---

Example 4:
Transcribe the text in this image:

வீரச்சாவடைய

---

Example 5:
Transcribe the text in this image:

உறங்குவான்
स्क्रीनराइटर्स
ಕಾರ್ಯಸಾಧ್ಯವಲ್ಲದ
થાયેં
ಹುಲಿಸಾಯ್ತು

▶ Task
From the listing above, reproduce all the lines exactly.

▶ Result of the exercise
---

Example 4:
Transcribe the text in this image:

வீரச்சாவடைய

---

Example 5:
Transcribe the text in this image:

உறங்குவான்
स्क्रीनराइटर्स
ಕಾರ್ಯಸಾಧ್ಯವಲ್ಲದ
થાયેં
ಹುಲಿಸಾಯ್ತು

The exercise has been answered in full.